● **Stated problem 1**
Retype the rows, starting with the line containing "family: Chironomidae" and going on through the last line of the rows, and leave the pictures out of your answer.

● **Passage shown**
###

Vinted on August 24, 2011 under going pro, PLCB, wine shipping

Last week, after I spoke out against NJ Assembly Majority Leader Joseph Cryan publicly dissing his own wine-buying constituents, I received quite a bit of feedback (comments and e-mail) about something I wasn’t talking about.  Namely, not reporting from the battlefield of the wine shipping fracas taking place among the rolling hills of my home state, the Commonwealth of Pennsylvania (one of – if not the – worst control states in our fair Union).

In response, I can offer two tidbits as potential justification:

1) Blogger Lew Bryson is doing a fine job of detailing all of the latest PLCB debacles and on-again/off-again satutus of PA’s move towards Privitization, and I’ve little to offer above-and-beyond Lew’s excellent and opinionated coverage. For a pertinent example, check out Lew’s tirade about the state’s failed automated wine kiosks – turns out the PLCB knew that the kiosks had little chance of succeeding before they deployed them (I had a similar view of their potential success published around the same time).

###

● **Stated problem 2**
Echo the passage above about wine shipping in Pennsylvania word for word.

###

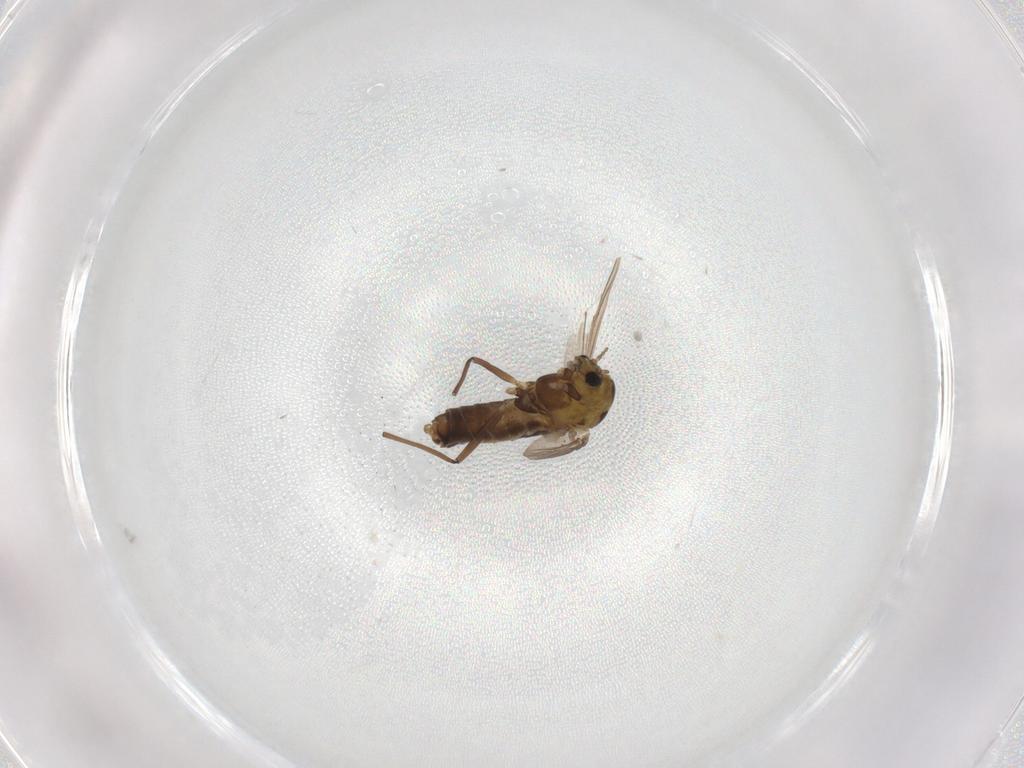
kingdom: Animalia
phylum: Arthropoda
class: Insecta
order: Diptera
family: Chironomidae
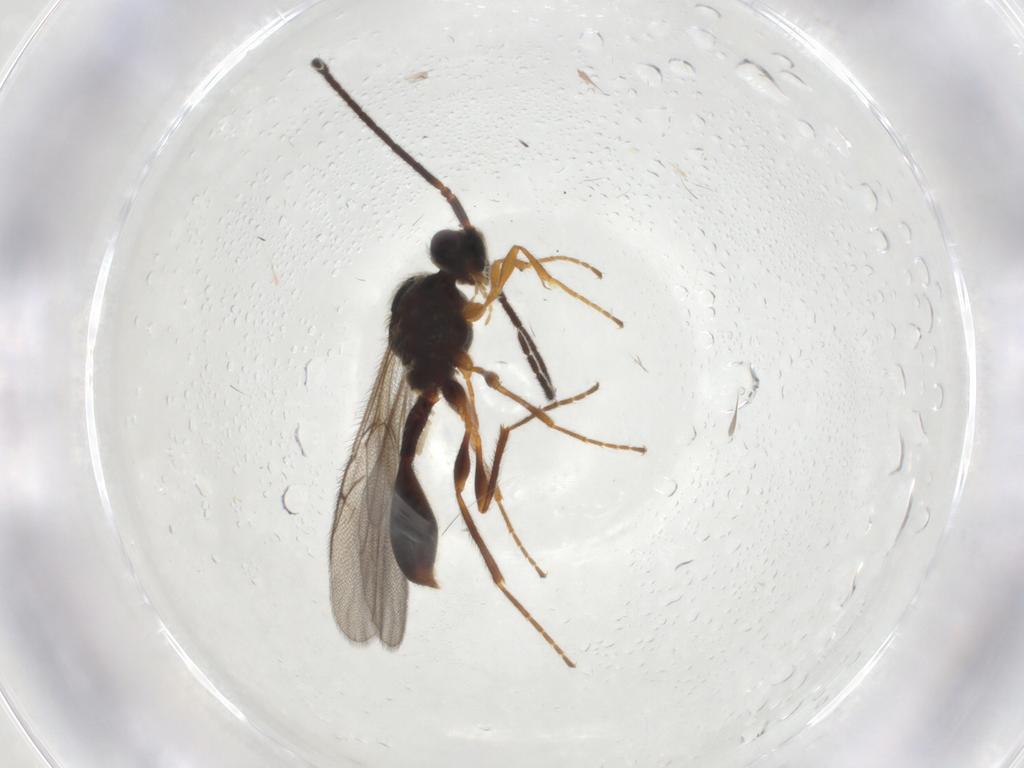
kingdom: Animalia
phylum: Arthropoda
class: Insecta
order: Hymenoptera
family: Diapriidae
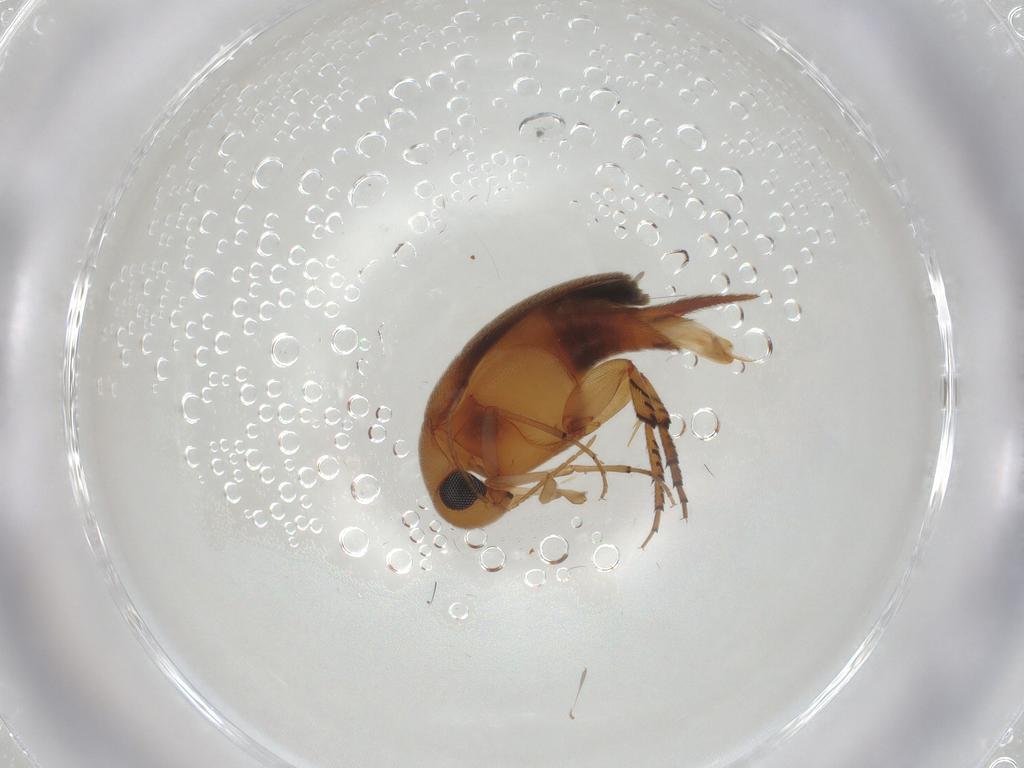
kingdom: Animalia
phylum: Arthropoda
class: Insecta
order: Coleoptera
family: Mordellidae
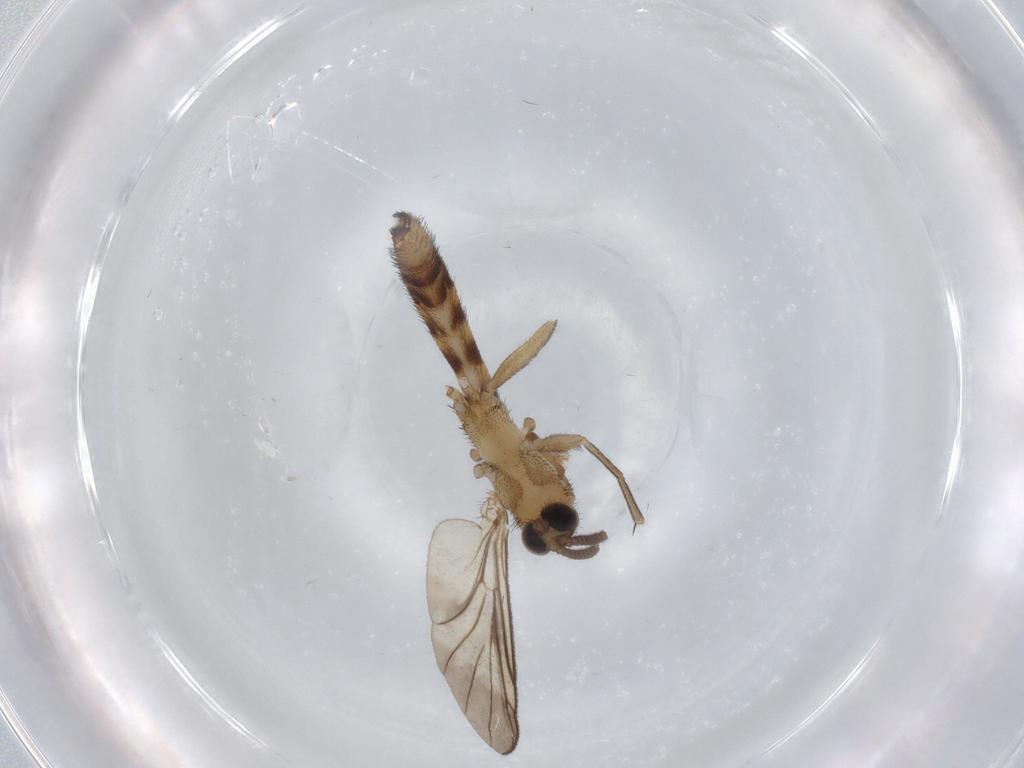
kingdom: Animalia
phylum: Arthropoda
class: Insecta
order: Diptera
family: Keroplatidae
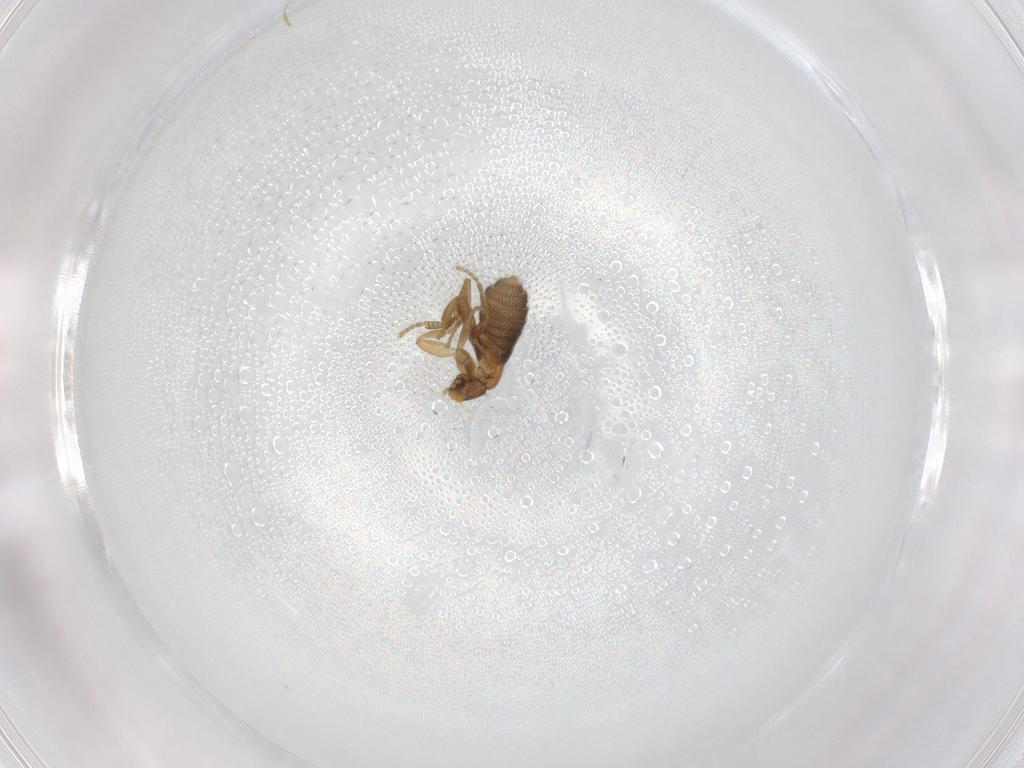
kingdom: Animalia
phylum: Arthropoda
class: Insecta
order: Diptera
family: Phoridae
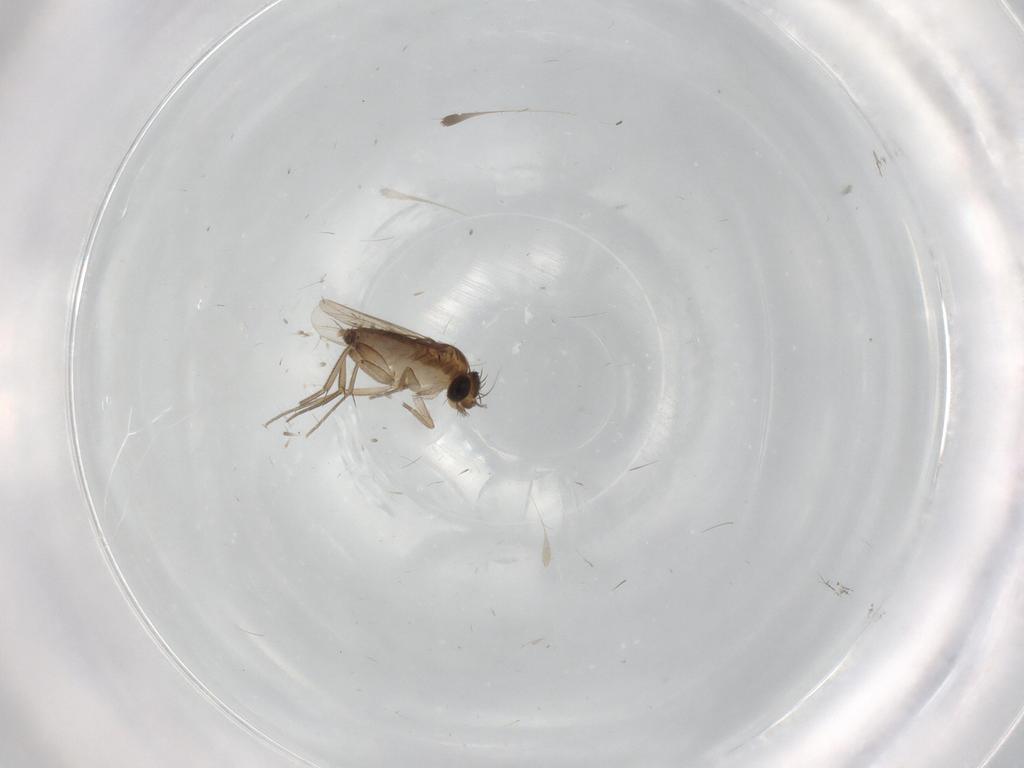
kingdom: Animalia
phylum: Arthropoda
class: Insecta
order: Diptera
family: Phoridae
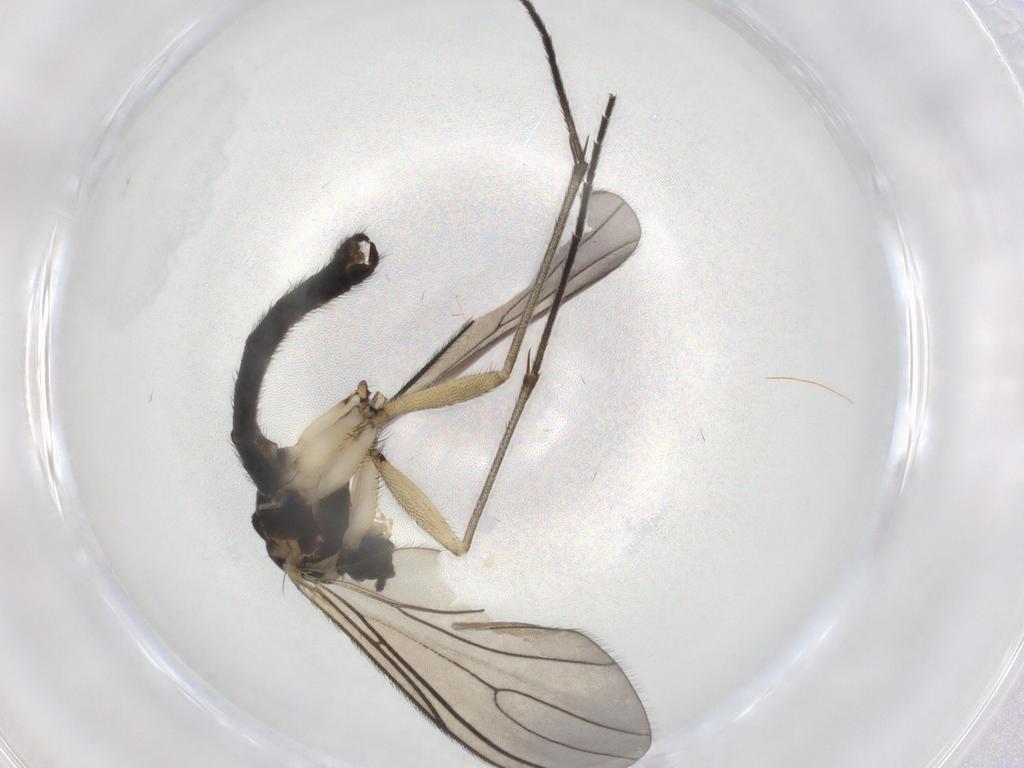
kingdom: Animalia
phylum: Arthropoda
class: Insecta
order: Diptera
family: Sciaridae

###

● **Complete answer 1**
family: Chironomidae
kingdom: Animalia
phylum: Arthropoda
class: Insecta
order: Hymenoptera
family: Diapriidae
kingdom: Animalia
phylum: Arthropoda
class: Insecta
order: Coleoptera
family: Mordellidae
kingdom: Animalia
phylum: Arthropoda
class: Insecta
order: Diptera
family: Keroplatidae
kingdom: Animalia
phylum: Arthropoda
class: Insecta
order: Diptera
family: Phoridae
kingdom: Animalia
phylum: Arthropoda
class: Insecta
order: Diptera
family: Phoridae
kingdom: Animalia
phylum: Arthropoda
class: Insecta
order: Diptera
family: Sciaridae

● **Complete answer 2**
Vinted on August 24, 2011 under going pro, PLCB, wine shipping

Last week, after I spoke out against NJ Assembly Majority Leader Joseph Cryan publicly dissing his own wine-buying constituents, I received quite a bit of feedback (comments and e-mail) about something I wasn’t talking about.  Namely, not reporting from the battlefield of the wine shipping fracas taking place among the rolling hills of my home state, the Commonwealth of Pennsylvania (one of – if not the – worst control states in our fair Union).

In response, I can offer two tidbits as potential justification:

1) Blogger Lew Bryson is doing a fine job of detailing all of the latest PLCB debacles and on-again/off-again satutus of PA’s move towards Privitization, and I’ve little to offer above-and-beyond Lew’s excellent and opinionated coverage. For a pertinent example, check out Lew’s tirade about the state’s failed automated wine kiosks – turns out the PLCB knew that the kiosks had little chance of succeeding before they deployed them (I had a similar view of their potential success published around the same time).